CVPR 2022 Oral. [Paper] [Github]
Changqian Yu, Changxin Gao, Jingbo Wang, Gang Yu, Chunhua Shen, Nong Sang
5 Apr 2020
</sub>BiSeNet V2
Introduction
Bilateral Network:
- Detail Branch: to capture the spatial details with wide channels and shallow layers
Semantic Branch: to extract the categorical semantics with narrow channels and deep layers
→ a large receptive field
→ lightweight with fewer channels and a fast-down sampling strategy
- Guided Aggregation Layer: to merge both types of features
- Booster Training Strategy with a series of auxiliary prediction heads (discarded in the inference phase)
- 72.6% mean IoU on the Cityscapes test set with the speed of 156 FPS on one NVIDIA GeForce GTX 1080Ti card
Speed-accuracy trade-off comparison on the Cityscapes test set
Related Work
Core Concepts of BiSeNetV2
1. Detail Branch
Why Wide Channels (?) and Shallow Layers (?)
- 1/8 of the original input
- Rich spatial details due to the high channel capacity.
Because of the high channel capacity and the large spatial dimension, the residual structure (He et al., 2016) will increases the memory access cost (Ma et al., 2018). Therefore, this branch mainly obeys the philosophy of VGG nets (Simonyan and Zisserman, 2015) to stack the layers.
2. Semantic Branch
Why Narrow Channels (?) and Deep Layers
- Semantic Branch can be any lightweight convolutional model
- For large receptive field and efficient computation simultaneously
- Inspired by the philosophy of the lightweight recognition model, e.g., Xception, MobileNet, ShuffleNet
Stem Block (Why?)
- (??) For efficient computation and effective feature expression ability
- Inspired by Inception V4
- Two different downsampling to shrink the feature representation
Output feature of both branches are concatenated as the output
Context Embedding Block
- For large receptive field to capture high-level semantics
- Inspired from Parsenet, Pyramid scene parsing network, Deeplab V3
- Global average pooling and residual connection to embed the global contextual information efficiently
Gather(?)-and-Expansion(?) Layer (vs Inverted Bottleneck)
- Taking advantage of the benefit of depth-wise convolution
- 3 × 3 convolution to gather local feature response and expand to higher-dimensional space (?)
- 3 × 3 depth-wise convolution performed independently over each individual output channel of the expansion layer
- 1×1 convolution as the projection layer to project the output of depth-wise convolution into a low channel capacity space.
- (?) When the stride = 2, two 3×3 depth-wise convolutions on the main path and a 3 × 3 separable convolution as the shortcut.
- Recent works (Tan et al., 2019; Howard et al., 2019) adopt 5 × 5 separable convolution heavily to enlarge the receptive field, which has fewer FLOPS than two 3 × 3 separable convolution in some conditions. In this layer, we replace the 5 × 5 depth-wise convolution in the separable convolution with two 3 × 3 depth-wise convolution, which has fewer FLOPS and the same receptive field.
- (Vs inverted bottleneck in MobileNetv2), the GE Layer has one more 3×3 convolution. However, this layer is also friendly to the computation cost and memory access cost (Ma et al., 2018; Sandler et al., 2018), because the 3 × 3 convolution is specially optimized in the CUDNN library (Chetlur et al., 2014; Ma et al., 2018). Meanwhile, because of this layer, the GE Layer has higher feature expression ability than the inverted bottleneck.
Bilateral Guided Aggregation
- There are some different manners to merge two types of feature response, i.e., element-wise summation and concatenation.

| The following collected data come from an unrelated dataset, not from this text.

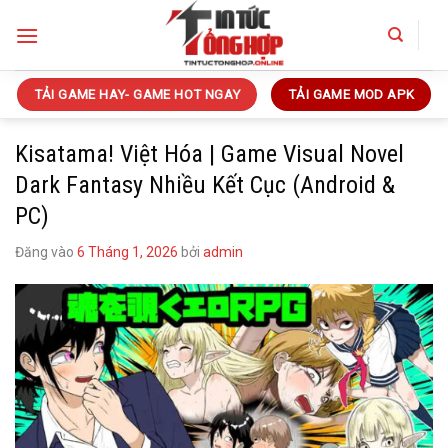
Bỏ
qua
nội
dung
TẢI GAME HAY- GAME HOT NGAY
TẢI GAME MOD APK
Kisatama! Việt Hóa | Game Visual Novel
Dark Fantasy Nhiều Kết Cục (Android &
PC)
Đăng vào
6 Tháng 1, 2026
bởi
admin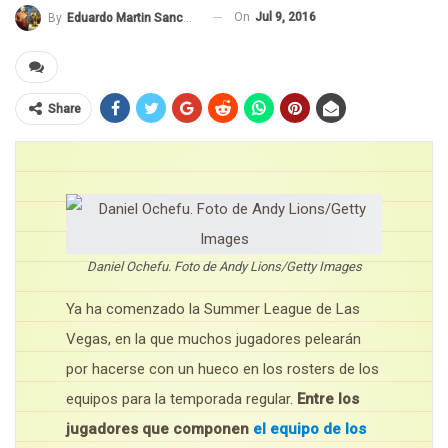
On
Jul 9, 2016
By
Eduardo Martin Sanchez
Share
Daniel Ochefu. Foto de Andy Lions/Getty Images
Ya ha comenzado la Summer League de Las
Vegas, en la que muchos jugadores pelearán
por hacerse con un hueco en los rosters de los
equipos para la temporada regular.
Entre los
jugadores que componen
el equipo de los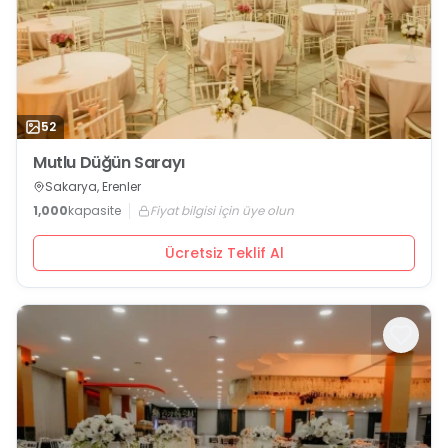
52
Mutlu Düğün Sarayı
Sakarya, Erenler
1,000
kapasite
Fiyat bilgisi için üye olun
Ücretsiz Teklif Al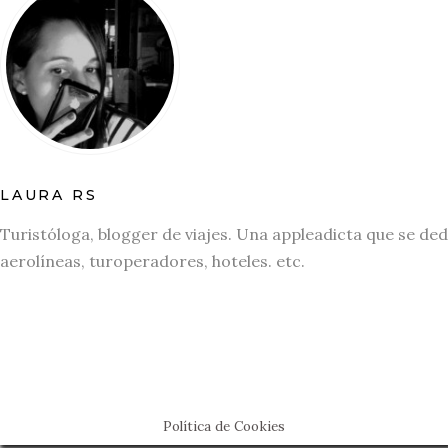
LAURA RS
Turistóloga, blogger de viajes. Una appleadicta que se ded
aerolíneas, turoperadores, hoteles. etc.
Política de Cookies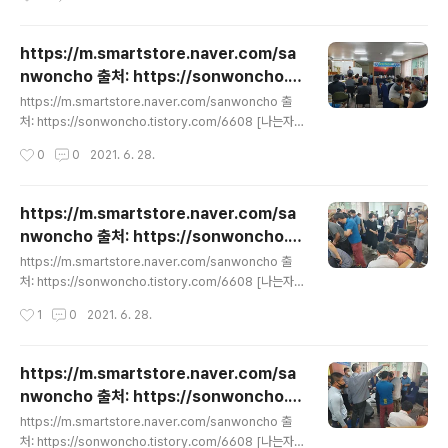
https://m.smartstore.naver.com/sa
nwoncho 출처: https://sonwoncho.ti
글 내용
story.com/6608 [나는자연인이다 박영호
https://m.smartstore.naver.com/sanwoncho 출
헌터]
처: https://sonwoncho.tistory.com/6608 [나는자
연인이다 박영호헌터]
작성시간
0
0
2021. 6. 28.
https://m.smartstore.naver.com/sa
nwoncho 출처: https://sonwoncho.ti
글 내용
story.com/6608 [나는자연인이다 박영호
https://m.smartstore.naver.com/sanwoncho 출
헌터]
처: https://sonwoncho.tistory.com/6608 [나는자
연인이다 박영호헌터]
작성시간
1
0
2021. 6. 28.
https://m.smartstore.naver.com/sa
nwoncho 출처: https://sonwoncho.ti
글 내용
story.com/6608 [나는자연인이다 박영호
https://m.smartstore.naver.com/sanwoncho 출
헌터]
처: https://sonwoncho.tistory.com/6608 [나는자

However, the outputs of both branches have different levels of feature representation.
Booster Training Strategy
- Auxiliary segmentation head to different positions of the Semantic Branch.
- (Why also not in Detail Branch?)
Experimental Results
Cityscapes
- training, validation and test sets, with 2, 975, 500 and 1, 525 images
- 30 classes, 19 of which are used for semantic segmentation task.

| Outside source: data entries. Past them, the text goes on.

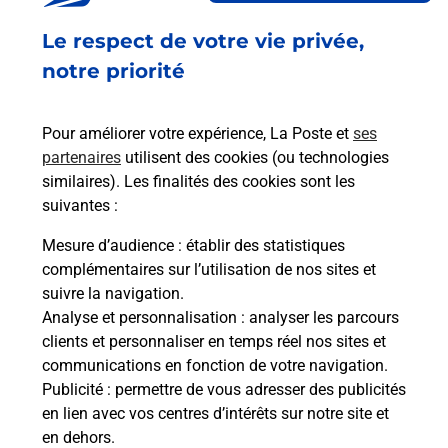
Fermé
-
ouvre vendredi à
14h00
Le respect de votre vie privée,
2 RUE SAINT ROCH
13510
EGUILLES
notre priorité
En savoir plus
Pour améliorer votre expérience, La Poste et
ses
partenaires
utilisent des cookies (ou technologies
Malin !
similaires). Les finalités des cookies sont les
suivantes :
La Poste
Mesure d’audience
: établir des statistiques
en ligne
complémentaires sur l’utilisation de nos sites et
suivre la navigation.
Ouvert 24h/24
Analyse et personnalisation
: analyser les parcours
clients et personnaliser en temps réel nos sites et
En savoir plus
communications en fonction de votre navigation.
Publicité
: permettre de vous adresser des publicités
en lien avec vos centres d’intérêts sur notre site et
Recherchez un autre point de contact
en dehors.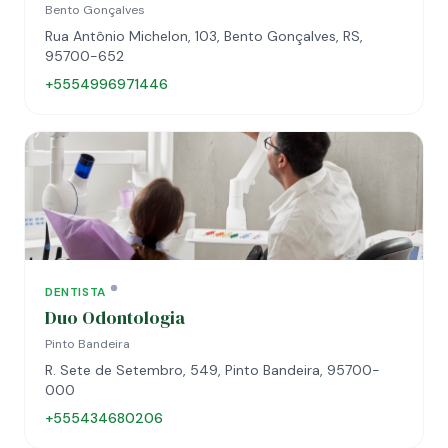
Bento Gonçalves
Rua Antônio Michelon, 103, Bento Gonçalves, RS,
95700-652
+5554996971446
DENTISTA
Duo Odontologia
Pinto Bandeira
R. Sete de Setembro, 549, Pinto Bandeira, 95700-
000
+555434680206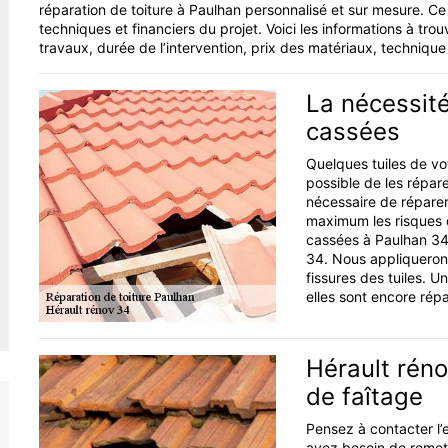
réparation de toiture à Paulhan personnalisé et sur mesure. 
techniques et financiers du projet. Voici les informations à trou
travaux, durée de l’intervention, prix des matériaux, technique
La nécessité
cassées
Quelques tuiles de vo
possible de les répare
nécessaire de réparer 
maximum les risques de
cassées à Paulhan 342
34. Nous appliquerons
fissures des tuiles. U
elles sont encore rép
Hérault réno
de faîtage
Pensez à contacter l’e
avez besoin de remett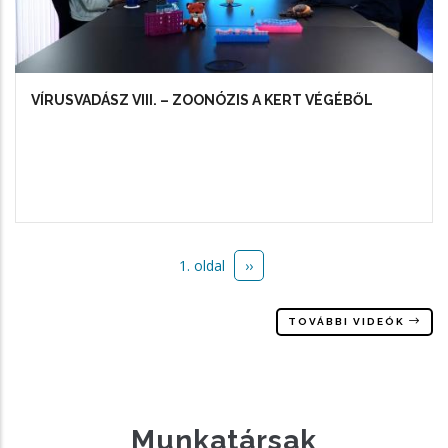
VÍRUSVADÁSZ VIII. – ZOONÓZIS A KERT VÉGÉBŐL
1. oldal
Következő
››
Oldalszámozás
oldal
TOVÁBBI VIDEÓK
Munkatársak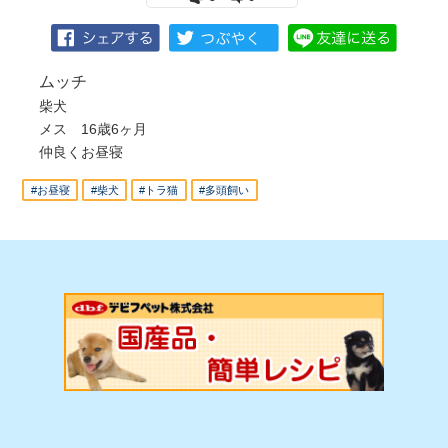
ムッチ
柴犬
メス 16歳6ヶ月
仲良くお昼寝
#お昼寝
#柴犬
#トラ猫
#多頭飼い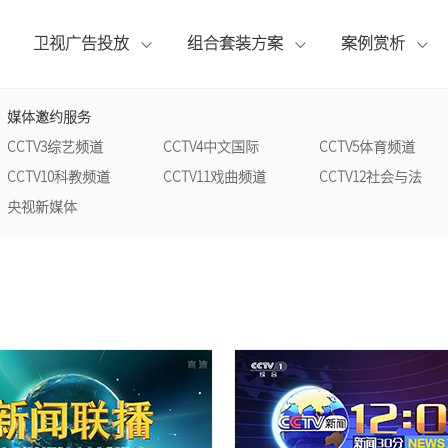
卫视广告投放
组合套装方案
案例赏析
{pboot:if(8'=='13')}
{pboot:if(2'=='13')}
{pboot:if(1'=='13')}
{pboot:if(13'=='13')}
{pboot:if(14'=='13')}
{else}
{else}
{else}
{else}
{else}
{/pboot:
{/pboot:
{/pboot:
{/p
{/p
媒体邀约服务
CCTV2财经频道
北京卫视
企业背书套装
广告案例
总台动态
联系我们
CCTV3综艺频道
CCTV3综艺频道
CCTV4中文国际
CCTV5体育频道
辽宁卫视
品牌打造套装
专题案例
行业观察
荣誉资质
CCTV10科教频道
CCTV11戏曲频道
CCTV12社会与法
CCTV6电影频道
CCTV7国防军事
{/pboot:if} {pboot:if(13'=='13')}
{/pboot:if} {pboot:if(14'=='13')}
{pboot:if(8'=='1
{pboot:if(2'=='1
{pboot:if(1'=='1
央视新媒体
山东卫视
拍摄制作套装
宣传片案例
公司资讯
人才招聘
CCTV10科教频道
CCTV11戏曲频道
安徽卫视
其他媒体服务
CCTV14少儿频道
CCTV15音乐频道
湖南卫视
江苏卫视
东方卫视
东方卫视
{else}
{/pboot:if} {pboot:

- challenging for the real-time ← high resolution of 2, 048 × 1, 024.
Ablative Evaluation on Cityscapes
Comparison to BiSeNet V1
- Simplify the original structure to present an efficient and effective architecture for real-time semantic segmentation
- Remove the timeconsuming cross-layer connections in the original version to obtain a more clear and simpler architecture.
- Re-design the overall architecture with more compact network structures and well-designed components.
- Deepen the Detail Path to encode more details.
- Design light-weight components based on the depth-wise convolutions for the Semantic Path.
- Propose an efficient aggregation layer to enhance the mutual connections between both paths.
- Comprehensive ablative experiments to elaborate on the effectiveness and efficiency of the proposed method.
- Significantly improved the accuracy and speed of the method for a 2048×1024 input
- Achieving 72.6% Mean IoU on the Cityscapes test set with a speed of 156 FPS on one NVIDIA GeForce GTX 1080Ti card.